PAGE EXCERPT Block Start

Added — observability

  • Micrometer metrics, auto-wired when a MeterRegistry bean is on the classpath:
    ssrf_guard_blocked_total{reason="blocked_private_ip", scheme="http"} 42
    ssrf_guard_allowed_total{scheme="https"} 13042
    
  • Structured WARN logs on every block: ssrf-guard: <message> (reason=blocked_private_ip, scheme=http, host=169.254.169.254).

Changed — BREAKING

  • Package renames. Types moved out of the catch-all kr.devslab.ssrfguard.security package into their respective modules. The ssrf-guard meta artifact re-exports them, so import kr.devslab.ssrfguard.* consumers may need to update imports:
v2.0.0 v3.0.0
kr.devslab.ssrfguard.autoconfigure.SsrfGuardAutoConfiguration kr.devslab.ssrfguard.restclient.SsrfGuardRestClientAutoConfiguration
kr.devslab.ssrfguard.autoconfigure.SsrfGuardProperties kr.devslab.ssrfguard.core.SsrfGuardProperties
kr.devslab.ssrfguard.security.SsrfGuardInterceptor kr.devslab.ssrfguard.restclient.SsrfGuardClientHttpRequestInterceptor
kr.devslab.ssrfguard.security.SafeDnsResolver kr.devslab.ssrfguard.httpclient5.SafeDnsResolver
kr.devslab.ssrfguard.security.SafeRedirectStrategy kr.devslab.ssrfguard.httpclient5.SafeRedirectStrategy
kr.devslab.ssrfguard.security.NetUtil kr.devslab.ssrfguard.core.NetUtil
- SecurityExceptionSsrfGuardException. All rejection paths now throw SsrfGuardException (still a subclass of SecurityException, so v2.0.0 catch blocks keep working). The exception carries a BlockReason enum tag for metrics / logging.
- New properties. ssrf.guard.reject-ip-literal-hosts and ssrf.guard.reject-user-info default to true — turning them off restores v2.0.0 behaviour on those two checks.

Migration

For most consumers, update the version and rebuild — that's it:

<dependency>
    <groupId>kr.devslab</groupId>
    <artifactId>ssrf-guard</artifactId>
    <version>3.0.0</version>
</dependency>

The ssrf-guard meta artifact transitively pulls in -core, -httpclient5, and -restclient, which together provide the entire v2.0.0 surface.

If you use a different HTTP client, pick the matching module:

<!-- RestTemplate -->
<dependency>
    <groupId>kr.devslab</groupId>
    <artifactId>ssrf-guard-resttemplate</artifactId>
    <version>3.0.0</version>
</dependency>

<!-- WebClient -->
<dependency>
    <groupId>kr.devslab</groupId>
    <artifactId>ssrf-guard-webclient</artifactId>
    <version>3.0.0</version>
</dependency>

<!-- Spring AI tool calls -->
<dependency>
    <groupId>kr.devslab</groupId>
    <artifactId>ssrf-guard-springai</artifactId>
    <version>3.0.0</version>
</dependency>

If your code catches SecurityException from outbound calls, it still works — SsrfGuardException extends SecurityException. If you want the structured tag, catch SsrfGuardException and inspect e.reason().

PAGE EXCERPT Block End
ENTRIES SUPPLIED Block Start

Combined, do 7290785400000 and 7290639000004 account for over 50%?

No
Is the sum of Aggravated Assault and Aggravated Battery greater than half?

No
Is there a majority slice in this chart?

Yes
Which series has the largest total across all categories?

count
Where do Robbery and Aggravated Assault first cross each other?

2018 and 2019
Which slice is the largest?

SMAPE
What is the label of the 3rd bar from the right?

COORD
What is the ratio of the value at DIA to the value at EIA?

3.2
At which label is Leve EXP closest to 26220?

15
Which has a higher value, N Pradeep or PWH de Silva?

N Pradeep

ENTRIES SUPPLIED Block End

- **WORK REQUIRED**:
Rewrite everything in the release notes from "- New properties." down to "entire v2.0.0 surface.", putting "recompile" in place of "rebuild". Work only from the release notes.

- **RESPONSE**:
- New properties. ssrf.guard.reject-ip-literal-hosts and ssrf.guard.reject-user-info default to true — turning them off restores v2.0.0 behaviour on those two checks.

Migration

For most consumers, update the version and recompile — that's it:

<dependency>
    <groupId>kr.devslab</groupId>
    <artifactId>ssrf-guard</artifactId>
    <version>3.0.0</version>
</dependency>

The ssrf-guard meta artifact transitively pulls in -core, -httpclient5, and -restclient, which together provide the entire v2.0.0 surface.